From the stage of F8, Joaquin Quinonero, Facebook’s Director of Applied Machine Learning, described a new technique the company is using to improve the watching experience for 360 videos. The format is challenging to deliver because of its size, but Facebook is using machine learning to reduce the number of pixels that have to be rendered at any one time. By predicting where a viewer will look next, rendering priority can be given to that location — particularly helpful for users with lower quality internet access.

The status quo for 360 videos is reactive rather than proactive rendering. Mike Coward, engineering director for Facebook’s VR video team echoed the frustration of users to me when he described the unpleasantness of turning your head in VR only to see a blurry scene.

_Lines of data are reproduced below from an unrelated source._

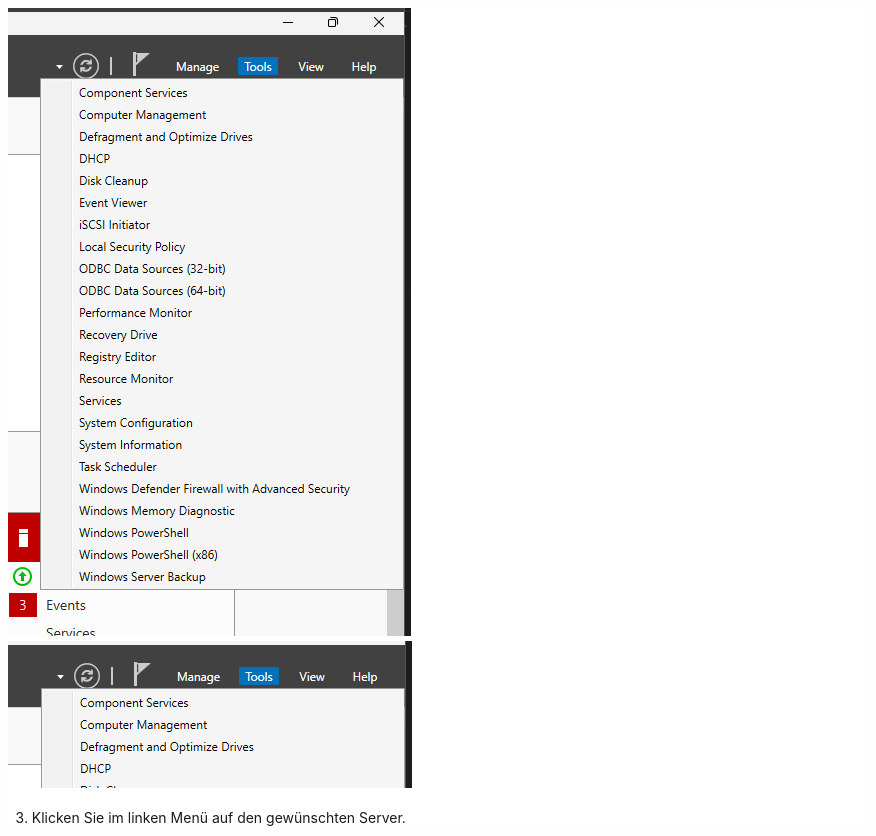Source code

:    ![DHCP auswählen](image-16.png)  
   ![DHCP-Manager](image-17.png)

3. Klicken Sie im linken Menü auf den gewünschten Server.  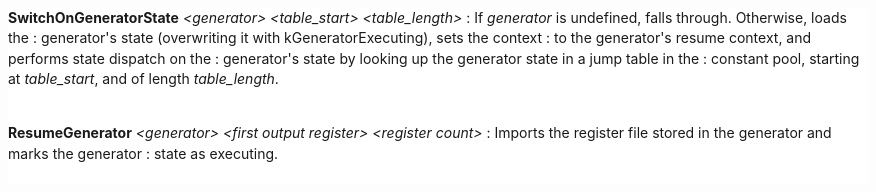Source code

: **SwitchOnGeneratorState** *&lt;generator&gt; &lt;table\_start&gt; &lt;table\_length&gt;*
: If *generator* is undefined, falls through. Otherwise, loads the
: generator's state (overwriting it with kGeneratorExecuting), sets the context
: to the generator's resume context, and performs state dispatch on the
: generator's state by looking up the generator state in a jump table in the
: constant pool, starting at *table\_start*, and of length *table\_length*.
<br><br>

**ResumeGenerator** *&lt;generator&gt; &lt;first output register&gt; &lt;register count&gt;*
: Imports the register file stored in the generator and marks the generator
: state as executing.
<br><br>

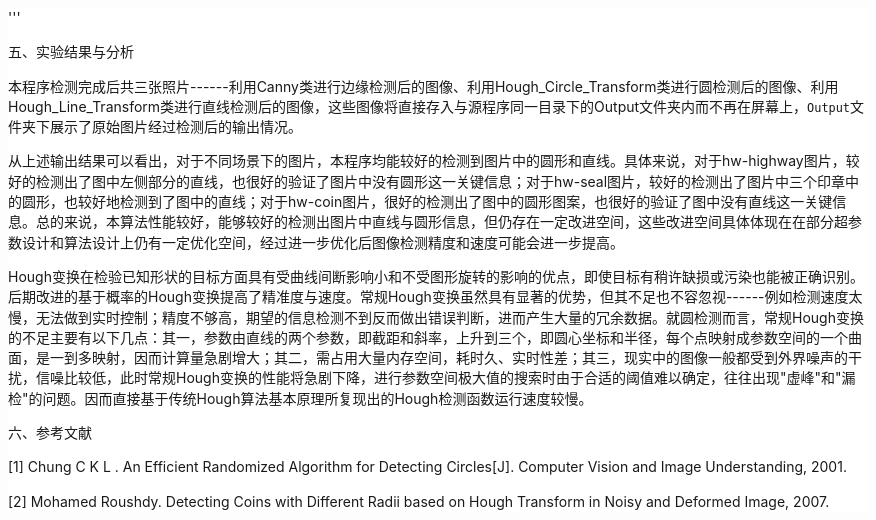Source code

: \'\'\'

五、实验结果与分析

本程序检测完成后共三张照片------利用Canny类进行边缘检测后的图像、利用Hough\_Circle\_Transform类进行圆检测后的图像、利用Hough\_Line\_Transform类进行直线检测后的图像，这些图像将直接存入与源程序同一目录下的Output文件夹内而不再在屏幕上，`Output`文件夹下展示了原始图片经过检测后的输出情况。

从上述输出结果可以看出，对于不同场景下的图片，本程序均能较好的检测到图片中的圆形和直线。具体来说，对于hw-highway图片，较好的检测出了图中左侧部分的直线，也很好的验证了图片中没有圆形这一关键信息；对于hw-seal图片，较好的检测出了图片中三个印章中的圆形，也较好地检测到了图中的直线；对于hw-coin图片，很好的检测出了图中的圆形图案，也很好的验证了图中没有直线这一关键信息。总的来说，本算法性能较好，能够较好的检测出图片中直线与圆形信息，但仍存在一定改进空间，这些改进空间具体体现在在部分超参数设计和算法设计上仍有一定优化空间，经过进一步优化后图像检测精度和速度可能会进一步提高。

Hough变换在检验已知形状的目标方面具有受曲线间断影响小和不受图形旋转的影响的优点，即使目标有稍许缺损或污染也能被正确识别。后期改进的基于概率的Hough变换提高了精准度与速度。常规Hough变换虽然具有显著的优势，但其不足也不容忽视------例如检测速度太慢，无法做到实时控制；精度不够高，期望的信息检测不到反而做出错误判断，进而产生大量的冗余数据。就圆检测而言，常规Hough变换的不足主要有以下几点：其一，参数由直线的两个参数，即截距和斜率，上升到三个，即圆心坐标和半径，每个点映射成参数空间的一个曲面，是一到多映射，因而计算量急剧增大；其二，需占用大量内存空间，耗时久、实时性差；其三，现实中的图像一般都受到外界噪声的干扰，信噪比较低，此时常规Hough变换的性能将急剧下降，进行参数空间极大值的搜索时由于合适的阈值难以确定，往往出现"虚峰"和"漏检"的问题。因而直接基于传统Hough算法基本原理所复现出的Hough检测函数运行速度较慢。

六、参考文献

\[1\] Chung C K L . An Efficient Randomized Algorithm for Detecting Circles\[J\]. Computer Vision and Image Understanding, 2001.

\[2\] Mohamed Roushdy. Detecting Coins with Different Radii based on Hough Transform in Noisy and Deformed Image, 2007.
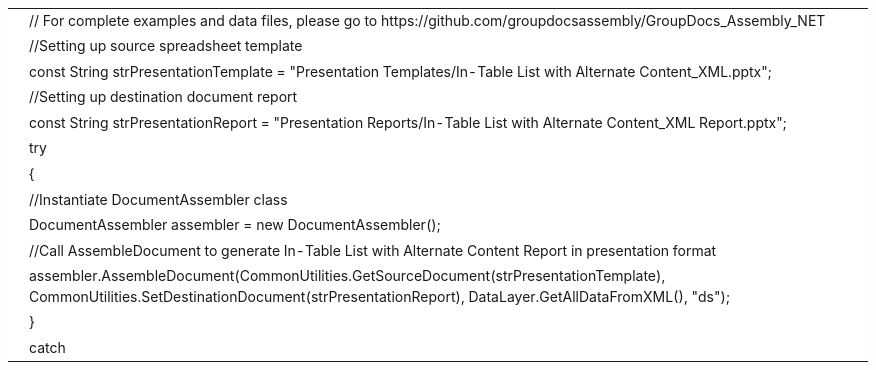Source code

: <table class="highlight tab-size js-file-line-container" data-tab-size="8" data-paste-markdown-skip=""><tbody><tr><td id="file-generateintablelistwithalternatecontentfromxmlinpresentationformat-cs-L1" class="blob-num js-line-number" data-line-number="1"></td><td id="file-generateintablelistwithalternatecontentfromxmlinpresentationformat-cs-LC1" class="blob-code blob-code-inner js-file-line"><span class="pl-c"><span class="pl-c">//</span> For complete examples and data files, please go to https://github.com/groupdocsassembly/GroupDocs_Assembly_NET</span></td></tr><tr><td id="file-generateintablelistwithalternatecontentfromxmlinpresentationformat-cs-L2" class="blob-num js-line-number" data-line-number="2"></td><td id="file-generateintablelistwithalternatecontentfromxmlinpresentationformat-cs-LC2" class="blob-code blob-code-inner js-file-line"><span class="pl-c"><span class="pl-c">//</span>Setting up source spreadsheet template</span></td></tr><tr><td id="file-generateintablelistwithalternatecontentfromxmlinpresentationformat-cs-L3" class="blob-num js-line-number" data-line-number="3"></td><td id="file-generateintablelistwithalternatecontentfromxmlinpresentationformat-cs-LC3" class="blob-code blob-code-inner js-file-line"><span class="pl-k">const</span> <span class="pl-en">String</span> <span class="pl-smi">strPresentationTemplate</span> <span class="pl-k">=</span> <span class="pl-s"><span class="pl-pds">"</span>Presentation Templates/In-Table List with Alternate Content_XML.pptx<span class="pl-pds">"</span></span>;</td></tr><tr><td id="file-generateintablelistwithalternatecontentfromxmlinpresentationformat-cs-L4" class="blob-num js-line-number" data-line-number="4"></td><td id="file-generateintablelistwithalternatecontentfromxmlinpresentationformat-cs-LC4" class="blob-code blob-code-inner js-file-line"><span class="pl-c"><span class="pl-c">//</span>Setting up destination document report</span></td></tr><tr><td id="file-generateintablelistwithalternatecontentfromxmlinpresentationformat-cs-L5" class="blob-num js-line-number" data-line-number="5"></td><td id="file-generateintablelistwithalternatecontentfromxmlinpresentationformat-cs-LC5" class="blob-code blob-code-inner js-file-line"><span class="pl-k">const</span> <span class="pl-en">String</span> <span class="pl-smi">strPresentationReport</span> <span class="pl-k">=</span> <span class="pl-s"><span class="pl-pds">"</span>Presentation Reports/In-Table List with Alternate Content_XML Report.pptx<span class="pl-pds">"</span></span>;</td></tr><tr><td id="file-generateintablelistwithalternatecontentfromxmlinpresentationformat-cs-L6" class="blob-num js-line-number" data-line-number="6"></td><td id="file-generateintablelistwithalternatecontentfromxmlinpresentationformat-cs-LC6" class="blob-code blob-code-inner js-file-line"><span class="pl-k">try</span></td></tr><tr><td id="file-generateintablelistwithalternatecontentfromxmlinpresentationformat-cs-L7" class="blob-num js-line-number" data-line-number="7"></td><td id="file-generateintablelistwithalternatecontentfromxmlinpresentationformat-cs-LC7" class="blob-code blob-code-inner js-file-line">{</td></tr><tr><td id="file-generateintablelistwithalternatecontentfromxmlinpresentationformat-cs-L8" class="blob-num js-line-number" data-line-number="8"></td><td id="file-generateintablelistwithalternatecontentfromxmlinpresentationformat-cs-LC8" class="blob-code blob-code-inner js-file-line"><span class="pl-c"><span class="pl-c">//</span>Instantiate DocumentAssembler class</span></td></tr><tr><td id="file-generateintablelistwithalternatecontentfromxmlinpresentationformat-cs-L9" class="blob-num js-line-number" data-line-number="9"></td><td id="file-generateintablelistwithalternatecontentfromxmlinpresentationformat-cs-LC9" class="blob-code blob-code-inner js-file-line"><span class="pl-en">DocumentAssembler</span> <span class="pl-smi">assembler</span> <span class="pl-k">=</span> <span class="pl-k">new</span> <span class="pl-en">DocumentAssembler</span>();</td></tr><tr><td id="file-generateintablelistwithalternatecontentfromxmlinpresentationformat-cs-L10" class="blob-num js-line-number" data-line-number="10"></td><td id="file-generateintablelistwithalternatecontentfromxmlinpresentationformat-cs-LC10" class="blob-code blob-code-inner js-file-line"><span class="pl-c"><span class="pl-c">//</span>Call AssembleDocument to generate In-Table List with Alternate Content Report in presentation format</span></td></tr><tr><td id="file-generateintablelistwithalternatecontentfromxmlinpresentationformat-cs-L11" class="blob-num js-line-number" data-line-number="11"></td><td id="file-generateintablelistwithalternatecontentfromxmlinpresentationformat-cs-LC11" class="blob-code blob-code-inner js-file-line"><span class="pl-smi">assembler</span>.<span class="pl-en">AssembleDocument</span>(<span class="pl-smi">CommonUtilities</span>.<span class="pl-en">GetSourceDocument</span>(<span class="pl-smi">strPresentationTemplate</span>), <span class="pl-smi">CommonUtilities</span>.<span class="pl-en">SetDestinationDocument</span>(<span class="pl-smi">strPresentationReport</span>), <span class="pl-smi">DataLayer</span>.<span class="pl-en">GetAllDataFromXML</span>(), <span class="pl-s"><span class="pl-pds">"</span>ds<span class="pl-pds">"</span></span>);</td></tr><tr><td id="file-generateintablelistwithalternatecontentfromxmlinpresentationformat-cs-L12" class="blob-num js-line-number" data-line-number="12"></td><td id="file-generateintablelistwithalternatecontentfromxmlinpresentationformat-cs-LC12" class="blob-code blob-code-inner js-file-line">}</td></tr><tr><td id="file-generateintablelistwithalternatecontentfromxmlinpresentationformat-cs-L13" class="blob-num js-line-number" data-line-number="13"></td><td id="file-generateintablelistwithalternatecontentfromxmlinpresentationformat-cs-LC13" class="blob-code blob-code-inner js-file-line"><span class="pl-k">catch</span>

One partial fix is to optimize compression. But teams at the company are already using machine learning to select across the thousand-plus compression techniques for individual snippets of video. The other way to reduce the streaming load is to just cut down on what you’re rendering. And rather than reduce quality across the board, Facebook’s approach improves resolution for exactly what you’re most likely to look at next.

Mike Coward, engineering director for Facebook’s VR video team

Step one was to use the resources of the company to monitor where people actually do look when watching 360 videos. Facebook’s VR video team created a heat-map that highlighted the most popular spots that users looked at within videos. From there, Facebook built a generative saliency map using a deep neural network. This model makes it possible to perform predictions on new videos that haven’t previously been watched or studied.

If a human were to be given the task of predicting where someone might look, they might study their natural environment and look for anomalies that could catch one’s interest — think birds or a car driving by.

Abstracting away to the neural net, the physical cars and birds cease to matter. Facebook’s model was trained on a massive corpus of videos to identify interesting subsets of a video frame. Coward told me that the model, when faced with a surfer in the ocean, is capable of picking selecting the surfer as most interesting, despite the fact that both are fast moving entities.

After implementing the prediction model, Facebook was able to increase resolution by 39 percent on VR devices. Aside from improving resolution and making 360 videos accessible to people without great network connections, the technology could some day make it possible to offer preemptive suggestions to creators on how to make videos more engaging.